Perhaps of more immediate concern to AI researchers is if we will be accountable for the algorithms we build. If a self-driving car fails to obey the road rules and kills pedestrians, is the computer vision engineer at fault? Another interesting example is the venture capitalist Deep Knowledge, who placed an AI on their board of directors in 2014. What happens if this AI fails in its responsibilities as company director? Today, AI cannot be legally or criminally accountable as it has no legal entity and owns no assets. This means liability lies with the manufacturer.

Unfortunately, it is unlikely we will be able to get insurance to cover liability of autonomous systems. This is because there is a total lack of data on them. Without these statistics, insurance firms are unable to estimate risk profiles.

Most professional bodies (law, medicine, engineering) regulate standards and values of their profession. In my undergraduate engineering school we had compulsory courses on professional standards and ethics. Why do most computer science courses not do the same?

Medical research trials involving humans have to pass several ethics committee processes before being admitted. I don’t think we need the same approval before running a deep learning experiment, but I think that there needs to be more awareness from the tech world. For example, in 2014 Facebook conducted human subject trials which were widely condemned. They wanted to see if they could modify human emotion by changing the types of content shown in their newsfeed. Is this ethical? Did the 689,000 people involved willingly consent? Why are tech companies exempt from the ethical procedures we place on other fields of research?

Is AI going to steal our jobs?

Going back to the original question I was asked in the pub, “will robots steal our jobs?” I think there are some real concerns here.

The AI revolution will be different to the industrial revolution. The industrial revolution lasted 100 years, which is 4 generations. This was sufficient time for subsequent generations to be re-skilled in their jobs of the future. The disruptive technology due to AI is likely to occur much more rapidly (perhaps a single generation). We will need to re-skill within our lifetime, or else become jobless.

It is worth noting that in some situations, AI is going to increase employment. For example, AI is drastically improving the efficiency of matching Kidney donors to those with Kidney disease, increasing the work for surgeons. But these will certainly be isolated examples. Disruptive AI technology is going to displace many of today’s jobs.

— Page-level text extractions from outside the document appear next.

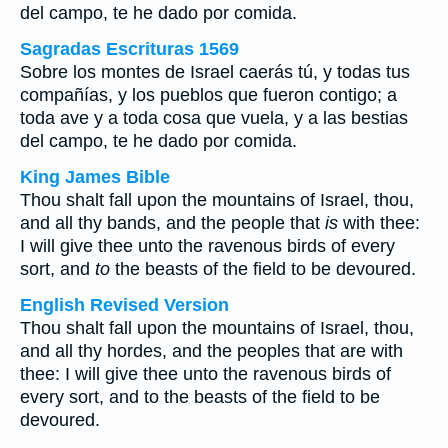
del campo, te he dado por comida.
Sagradas Escrituras 1569
Sobre los montes de Israel caerás tú, y todas tus
compañías, y los pueblos que fueron contigo; a
toda ave y a toda cosa que vuela, y a las bestias
del campo, te he dado por comida.
King James Bible
Thou shalt fall upon the mountains of Israel, thou,
and all thy bands, and the people that
is
with thee:
I will give thee unto the ravenous birds of every
sort, and
to
the beasts of the field to be devoured.
English Revised Version
Thou shalt fall upon the mountains of Israel, thou,
and all thy hordes, and the peoples that are with
thee: I will give thee unto the ravenous birds of
every sort, and to the beasts of the field to be
devoured.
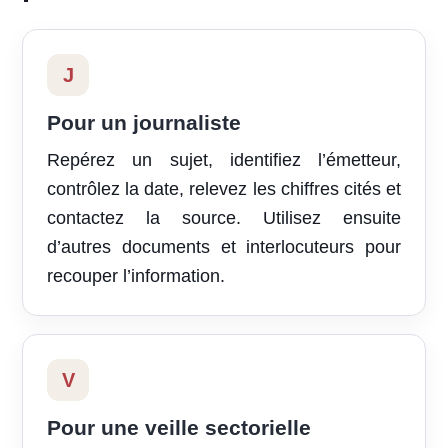
J
Pour un journaliste
Repérez un sujet, identifiez l’émetteur,
contrôlez la date, relevez les chiffres cités et
contactez la source. Utilisez ensuite
d’autres documents et interlocuteurs pour
recouper l’information.
V
Pour une veille sectorielle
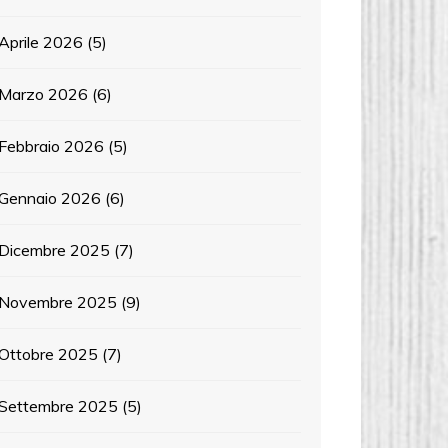
Aprile 2026
(5)
Marzo 2026
(6)
Febbraio 2026
(5)
Gennaio 2026
(6)
Dicembre 2025
(7)
Novembre 2025
(9)
Ottobre 2025
(7)
Settembre 2025
(5)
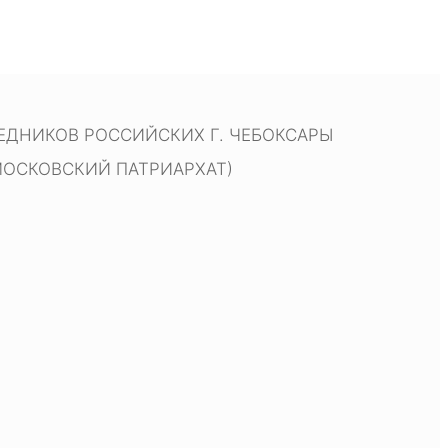
ДНИКОВ РОССИЙСКИХ Г. ЧЕБОКСАРЫ
МОСКОВСКИЙ ПАТРИАРХАТ)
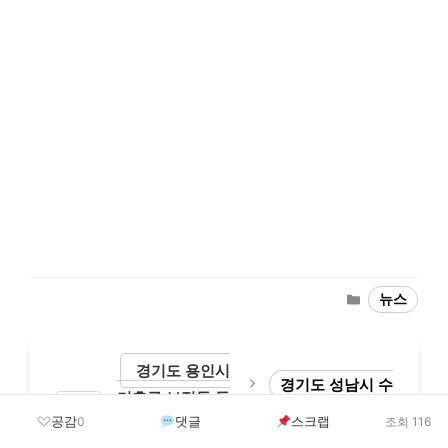
Categories
뉴스
경기도 용인시
경기도 성남시 수
기흥구 보정동 독
정구 수진1동 독감 무료
공감
댓글
스크랩
0
조회 116
감 무료 예방접종
예방접종 방법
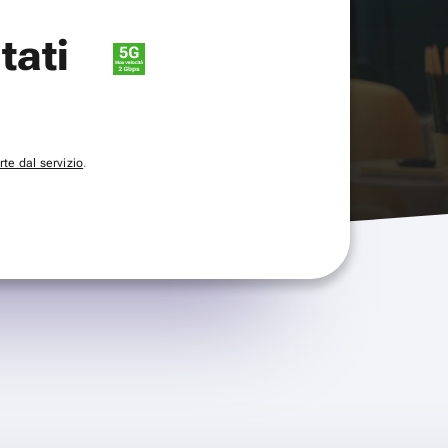
itati
te dal servizio
.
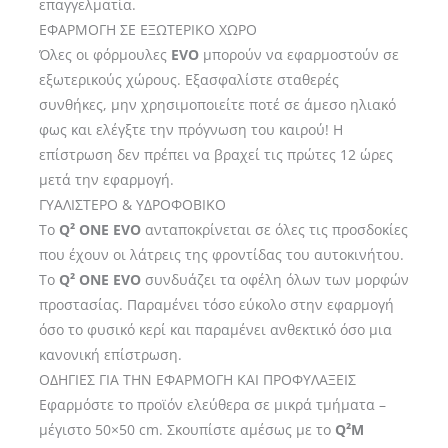
επαγγελματία.
ΕΦΑΡΜΟΓΗ ΣΕ ΕΞΩΤΕΡΙΚΟ ΧΩΡΟ
Όλες οι φόρμουλες
EVO
μπορούν να εφαρμοστούν σε
εξωτερικούς χώρους. Εξασφαλίστε σταθερές
συνθήκες, μην χρησιμοποιείτε ποτέ σε άμεσο ηλιακό
φως και ελέγξτε την πρόγνωση του καιρού! Η
επίστρωση δεν πρέπει να βραχεί τις πρώτες 12 ώρες
μετά την εφαρμογή.
ΓΥΑΛΙΣΤΕΡΟ & ΥΔΡΟΦΟΒΙΚΟ
Το
Q² ONE EVO
ανταποκρίνεται σε όλες τις προσδοκίες
που έχουν οι λάτρεις της φροντίδας του αυτοκινήτου.
Το
Q² ONE EVO
συνδυάζει τα οφέλη όλων των μορφών
προστασίας. Παραμένει τόσο εύκολο στην εφαρμογή
όσο το φυσικό κερί και παραμένει ανθεκτικό όσο μια
κανονική επίστρωση.
ΟΔΗΓΙΕΣ ΓΙΑ ΤΗΝ ΕΦΑΡΜΟΓΗ ΚΑΙ ΠΡΟΦΥΛΑΞΕΙΣ
Εφαρμόστε το προϊόν ελεύθερα σε μικρά τμήματα –
μέγιστο 50×50 cm. Σκουπίστε αμέσως με το
Q²M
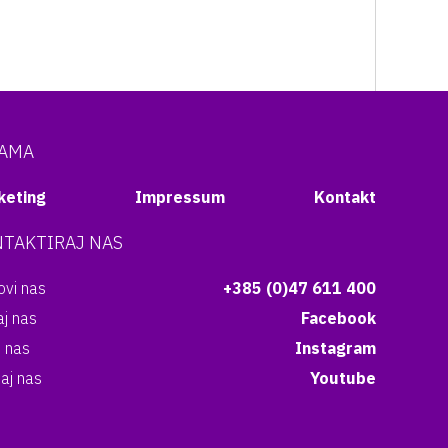
NAMA
keting
Impressum
Kontakt
TAKTIRAJ NAS
vi nas
+385 (0)47 611 400
aj nas
Facebook
i nas
Instagram
aj nas
Youtube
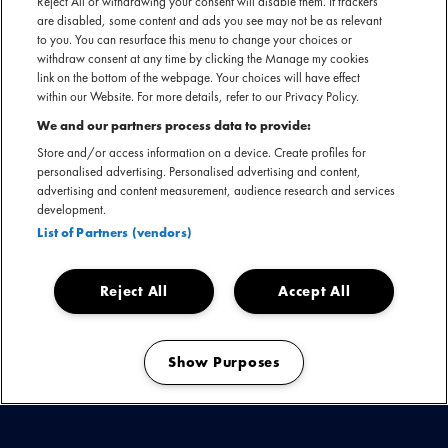
Reject All or withdrawing your consent will disable them. If trackers
are disabled, some content and ads you see may not be as relevant
Down The Rabbit Hole 2025 voelde als een editie waarin alles groter,
to you. You can resurface this menu to change your choices or
creatiever en meeslepender werd. Partners zetten activaties neer die perfect
withdraw consent at any time by clicking the Manage my cookies
link on the bottom of the webpage. Your choices will have effect
aansloten bij de open, experimentele sfeer van het festival en zorgden zo
within our Website. For more details, refer to our Privacy Policy.
voor onvergetelijke momenten.
We and our partners process data to provide:
Store and/or access information on a device. Create profiles for
Aan het water stal
Aperol
de show met het uitgebreide
Aperol Eiland
: een
personalised advertising. Personalised advertising and content,
zomerse hotspot met kunstgrasdansvloer, strandstoelen en een cocktailbar
advertising and content measurement, audience research and services
die bezoekers massaal trok. Niet ver daarvandaan bood de
Cointreau
development.
Margarita Bar
een stijlvol terras waar frozen margarita’s in een elegante
List of Partners (vendors)
setting de toon zetten.
Birra Moretti
keerde terug als huisbier en
verwelkomde bezoekers op Piazza Birra Moretti, compleet met Italiaanse
Reject All
Accept All
lunches voor de winnaars van exclusieve seats. Texels verzorgde het altijd
geliefde Bierlokaal, dit jaar extra bijzonder dankzij een kunstzinnig decor
gebouwd door festivalbezoekers zelf.
Show Purposes
Manage my cookies
De
Porto Parties x Desperados
groeiden verder uit tot ware
erfgoedfeesten, waar de Latin Vibe Street Take-Over voor vurige energie
zorgde. Ook in The Bizarre vloeide de drank rijkelijk:
Absolut Sprite
bracht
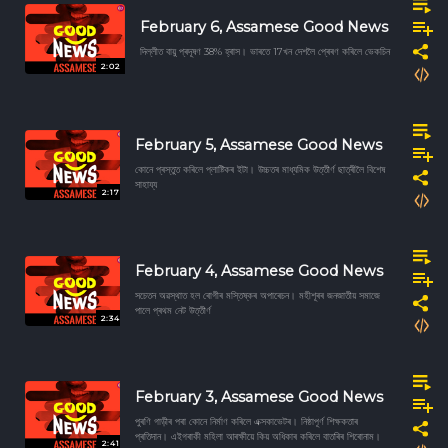
February 6, Assamese Good News
দিল্লীত বায়ু প্ৰদূষণ 38% হ্ৰাস। ভাৰতে 17খন দেশলৈ প্ৰেৰণ কৰিলে ভেকচিন
2:02
February 5, Assamese Good News
কোনে প্ৰস্তুত কৰিলে প্লাষ্টিকৰ ইটা। উচ্চতৰ মাধ্যমিক উত্তীৰ্ণ ছাত্ৰীলৈ বিশেষ
সাহায্য
2:17
February 4, Assamese Good News
সচেতন অৱস্থাত হল ৰোগীৰ মস্তিষ্কৰ অপাৰেচন। মহীশূৰৰ জনজাতীয় সমাজে
পালে প্ৰথম নেট উত্তীৰ্ণ
2:34
February 3, Assamese Good News
পুৰণি গাড়ীৰ পৰা কোনে নিৰ্মাণ কৰিলে এক্সকাভেটৰ। নিষ্ঠাপূৰ্ণ শিক্ষকতাৰ
প্ৰতিদান। এইগৰাকী মহিলা আৰক্ষীয়ে কিয় অধিকাৰ কৰিলে বাতৰিৰ শিৰোনাম।
2:41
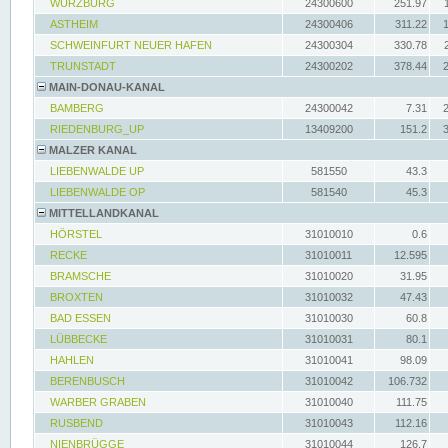
WÜRZBURG
24300600
251.97
ASTHEIM
24300406
311.22
SCHWEINFURT NEUER HAFEN
24300304
330.78
TRUNSTADT
24300202
378.44
MAIN-DONAU-KANAL
BAMBERG
24300042
7.31
RIEDENBURG_UP
13409200
151.2
MALZER KANAL
LIEBENWALDE UP
581550
43.3
LIEBENWALDE OP
581540
45.3
MITTELLANDKANAL
HÖRSTEL
31010010
0.6
RECKE
31010011
12.595
BRAMSCHE
31010020
31.95
BROXTEN
31010032
47.43
BAD ESSEN
31010030
60.8
LÜBBECKE
31010031
80.1
HAHLEN
31010041
98.09
BERENBUSCH
31010042
106.732
WARBER GRABEN
31010040
111.75
RUSBEND
31010043
112.16
NIENBRÜGGE
31010044
126.7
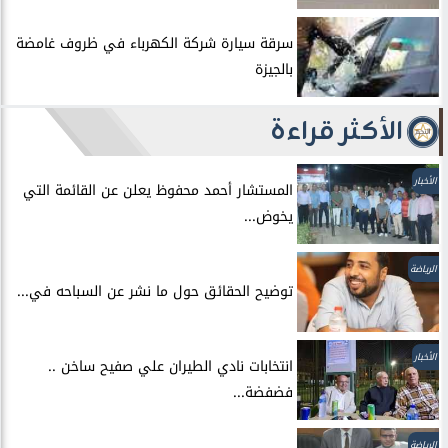
سرقة سيارة شركة الكهرباء في ظروف غامضة
بالجيزة
الأكثر قراءة
الأخبار
المستشار أحمد محفوظ يعلن عن القائمة التي
يخوض...
الرياضة
توضيح الحقائق حول ما نشر عن السباحه في...
الأخبار
انتخابات نادي الطيران علي صفيح ساخن ..
فضفضة...
الرياضة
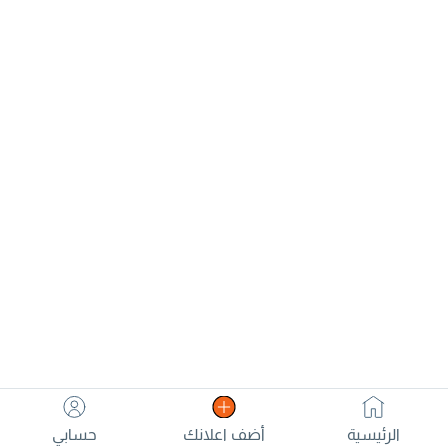
الرئيسية
أضف اعلانك
حسابي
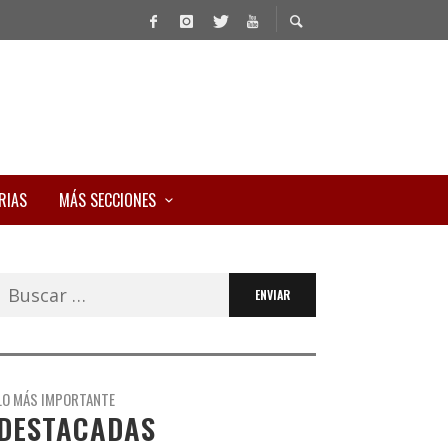
RIAS
MÁS SECCIONES
Buscar:
LO MÁS IMPORTANTE
DESTACADAS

Hopefully automation will drastically reduce the cost of living. Perhaps this places less pressure to have a job to work for money. But it is well-known that humans need to feel self-worth to feel happy. Perhaps entertainment and education will be enough for many people?

For those for whom it is not, we need to shift to a new distribution of jobs, quickly. Here are some positive ideas I like:

  • reactive retraining of those who have jobs displaced by automation. For example, Singapore has a retraining fund for people who have been replaced by automation,
  • proactive retraining, for example changing the way we teach accountants and radiologists today, because their jobs are being displaced,
  • allow automation to increase our leisure time,
  • redeploy labour into education and healthcare which require more human interaction than other fields,
  • MOOCs and other educational tools,
  • introducing a living wage or universal basic income.

Eventually, perhaps more extreme regulation will be needed here to keep humans commercially competitive with robots.


Acknowledgements: I’d like to thank Adrian Weller for first opening my eyes to these issues. This blog was written while attending the International Joint Conference on Artificial Intelligence (IJCAI) 2017 where I presented a paper on autonomous vehicle safety. Thank you to the conference organisers for an excellent forum to discuss these topics.